Wednesday 6 November 2013

Tomato Basil Chicken Pasta

I have been guilty of pulling the canned/bottled spaghetti/pasta sauce out of my pantry on cheap/easy nights.  Now I don't just dump it- I add veggies, spices, etc to jazz it up.  But still, the can of sauce gets in there sometimes.  Well no more! After last night's dinner this is my new go to for cheap, easy tomato sauce pasta.  No long simmering, heavy sauce.  This is delightful!

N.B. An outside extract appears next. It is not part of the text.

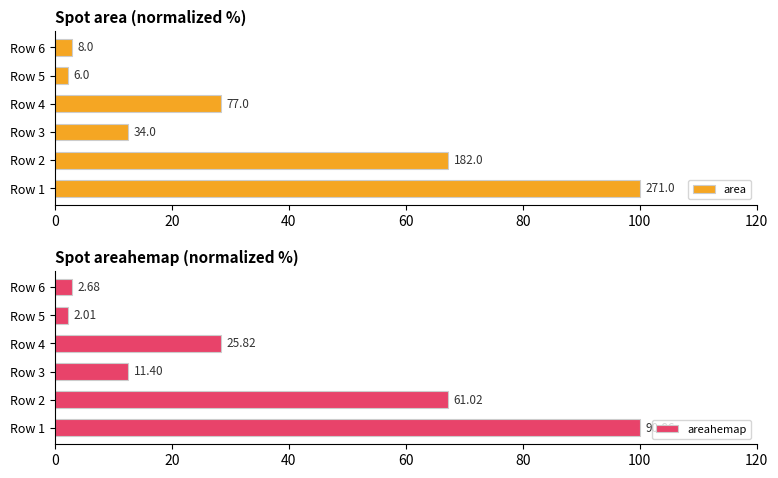

True or false: area has a value of 20.1 at Row 3.

False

Even my husband, who doesn't usually tolerate little bits of cooked tomato on his plate, ate the WHOLE thing and then started attacking mine before I was done.  Even if you remove the chicken, it's delicious.  Wilt in some greens if you want to amp up the nutrition.  So flavourful.  And featuring my ever steady partner in the food world- garlic.  Maybe don't make this the night before an important meeting or something...

Source: http://menumusings.blogspot.ca/2013/04/tomato-basil-chicken.html

Serves 3-4

Ingredients:

2 chicken breasts
kosher salt and pepper
Italian seasonings (I just use the premixed kind, you can make your own)
red chili flakes
2 tbsp EVOO, or your preferred cooking oil
at least 3 big juicy tomatoes (the original recipe calls for 2 but I like more tomatoes and next time I might even use another one), chopped
3 cloves garlic
4 tbsp cold butter
1/2 c fresh basil, chopped (I didn't have enough, maybe 1/4-1/3 cup, still delicious)
freshly grated parmesan, for garnish

    Directions:

    Get your pasta water salted and boiling.

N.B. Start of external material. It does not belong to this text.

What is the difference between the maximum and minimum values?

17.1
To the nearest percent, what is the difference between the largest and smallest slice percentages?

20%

    If your chicken breasts are quite thick, cut them in half horizontally or pound them out.  Season with salt, pepper, chili flakes and Italian seasonings.  Heat your oil over medium, medium/high heat and cook your chicken (You only need to flip once- none of this jabbing of the chicken please.  It goes down on one side in hot oil and then about 4 minutes later it is flipped.).  I sprinkled a tiny bit of extra chili flake into the oil- I like my tomato sauce to have a bit of a kick.  Add your chopped tomatoes after you've flipped your chicken.  Let simmer- the length will depend on how cooked down you like your tomatoes.  Take out your chicken when it's cooked and let it rest on a cutting board. 

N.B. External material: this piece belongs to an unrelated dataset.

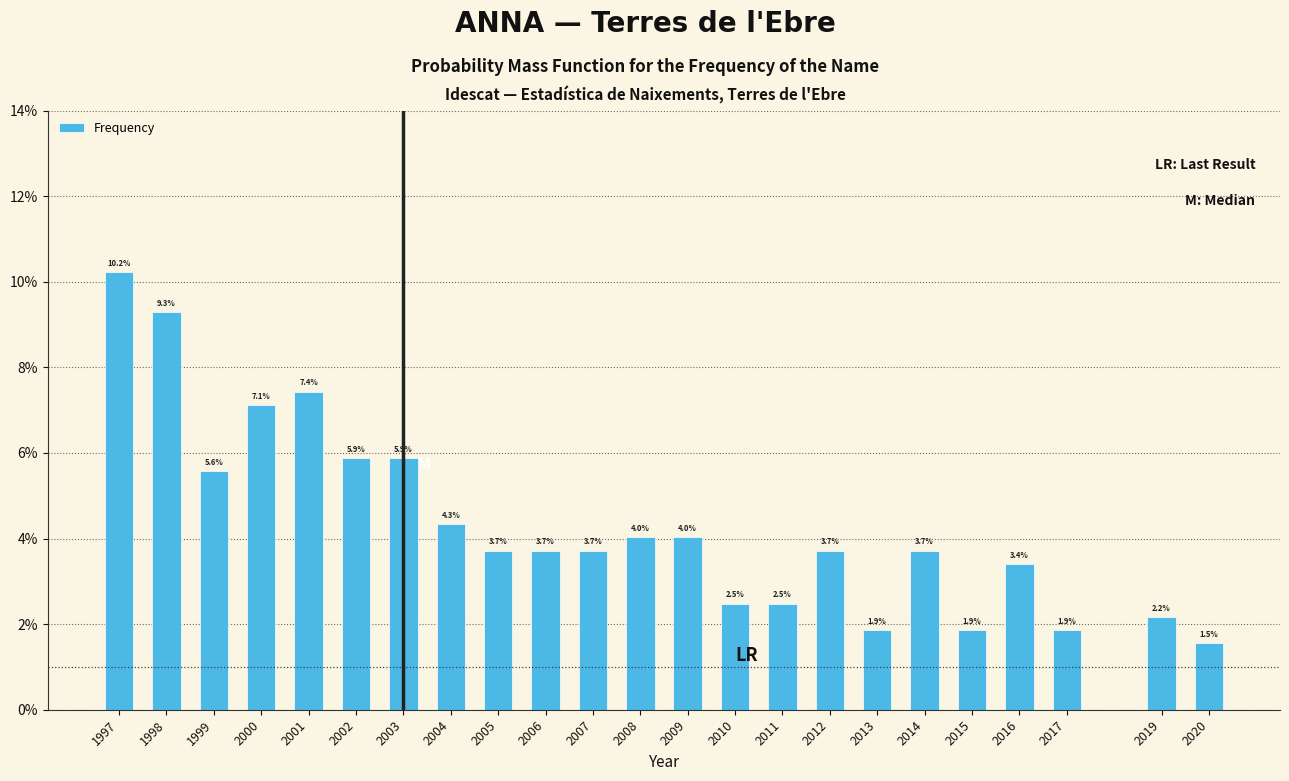

Reading left to right, what are all the values shown in this chart?

1997=10.2	1998=9.3	1999=5.6	2000=7.1	2001=7.4	2002=5.9	2003=5.9	2004=4.3	2005=3.7	2006=3.7	2007=3.7	2008=4.0	2009=4.0	2010=2.5	2011=2.5	2012=3.7	2013=1.9	2014=3.7	2015=1.9	2016=3.4	2017=1.9	2019=2.2	2020=1.5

    Drop your pasta down (I like spaghettini- I like the thinner noodles).  If you're using a longer cook pasta you can do this sooner.

    Add the cold butter to the tomatoes- this is going to make your sauce silky.  Add minced garlic.  Add basil.  Taste and adjust for seasonings.  Slice rested chicken. 

    When pasta is done, divide evenly into bowls and top with sauce and chicken.  Top with parmesan. 
    Devour!




    2 comments:

    1. I made this tonight. It was amazing!
      I followed your advice and added more tomato (3 medium, 2 large), and increased the butter. Paul went mental for it, so a definite win.

      ReplyDelete
    2. Honestly YUM YUM YUM! To make it even easier/lazier I wanted more tomato but only bought three, so I added a can of diced tomato. Worked great.